The nearest is Little Caesar's on Harcourt Street, though I'm not a fan. It's run of the mill Italian-type fair with small portions.

There a quite nice Indian, Saagar, further down, but I suspect your elder relative might not be that adventurous.

For a good selection I'd go to Baggot Street, about 300 yards away. Take your pick there.


----------



## Brendan Burgess (18 Dec 2005)

Why not go to the restaurant in the Concert Hall itself? 

Brendan


----------



## ice (19 Dec 2005)

I did want to go to the restaurant at the concert hall but its all booked out


----------



## Ceist Beag (19 Dec 2005)

There's a nice restaurant on Leeson St. at the junction with Hatch St. called Nostromo, it's below street level although it may be more of a lunch venue than for evening meals but you can find out about them at www.nostromo.ie. Also Coopers on Leeson St. is supposed to be nice, haven't been myself though.


----------



## euroDilbert (19 Dec 2005)

You could also try the Conrad hotel across the road. It's not exactly cheap, but it is very convenient (I think you can also book a space in their car park if you're spending money there).

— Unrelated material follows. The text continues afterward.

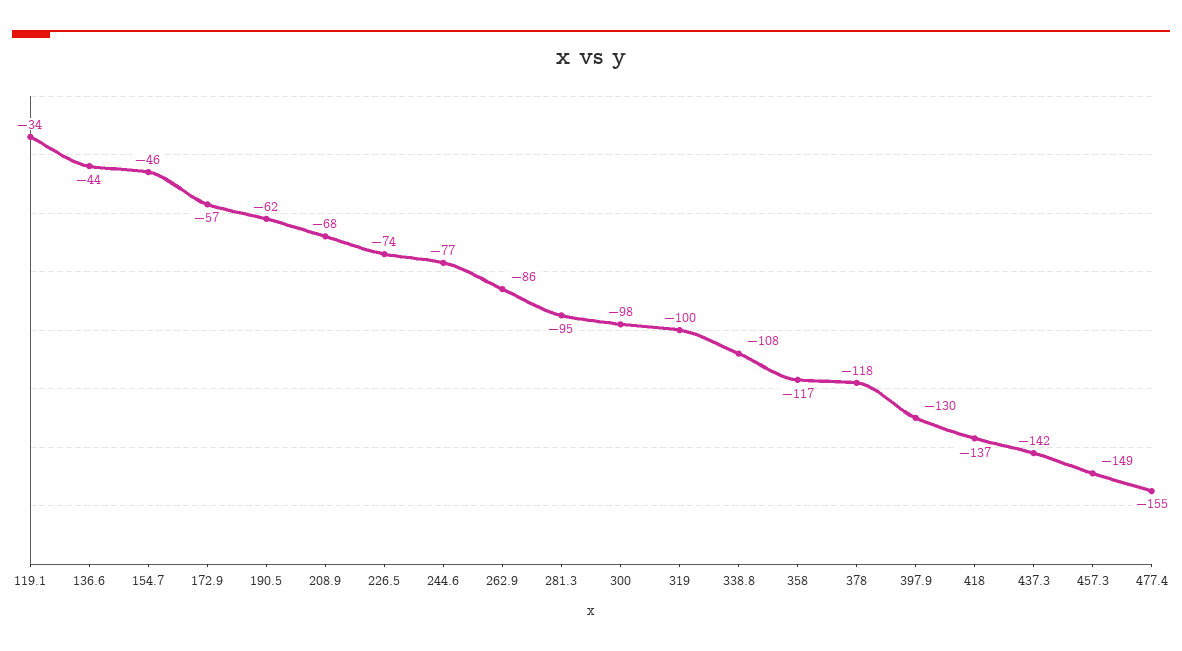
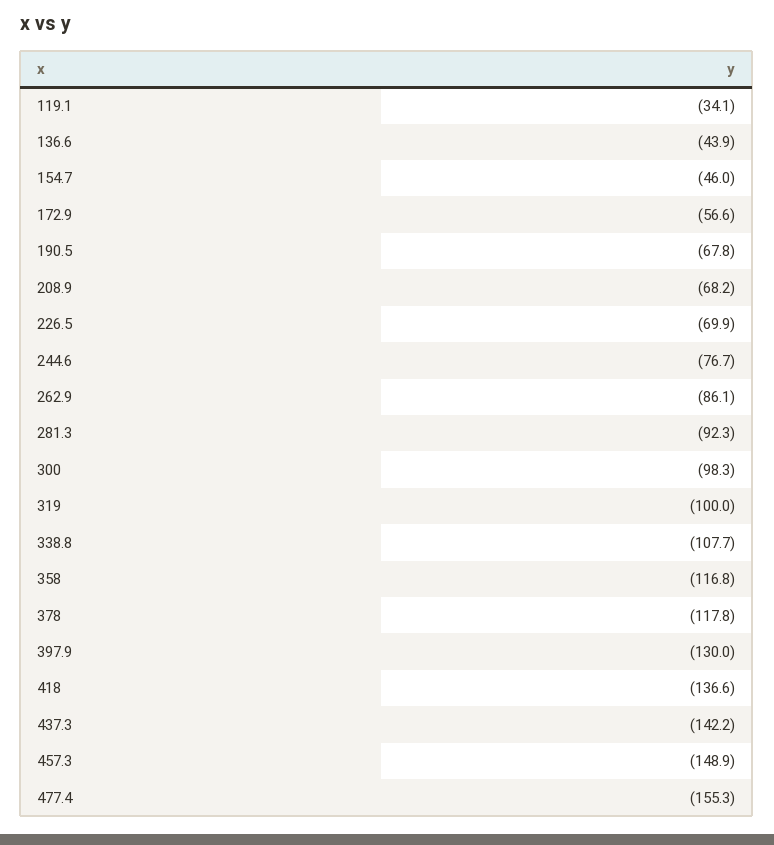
190.5: -62 -> -67.8
226.5: -74 -> -69.9
281.3: -95 -> -92.3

Apart from their restaurant, you can also get food in their lounge or bar.

Another suggestion is some of the places around Merrion Row - about 10m walk. This is what I do myself (Ely Wine Bar in Ely Place).


----------



## doogo (19 Dec 2005)

Or there are two restaurants around the corner from Saagar on Montague Lane - Italian one the name of which escapes me (but expensive and not good service - food and wine list v. good though) or the Montague Bistro (inexpensive, reasonable food and good service)


----------



## ClubMan (19 Dec 2005)

_Il Primo _is the one in _Montague Lane_.


----------



## Leo (19 Dec 2005)

[broken link removed] is nice, always popular with the more mature Irish as they do a lot of traditional fare, roasts, steaks, etc. Ely wine bar is also well worth checking out.
Leo


----------



## ice (19 Dec 2005)

Thanks for that....think we'll go to coopers.

cheers


----------



## efm (20 Dec 2005)

What about the Rubicon (modern European ?), Kittys Bistro (Irish / European), Bang (modern European) or the Unicorn (Italian) all on Merrion Row? - All excellent in my opinion


----------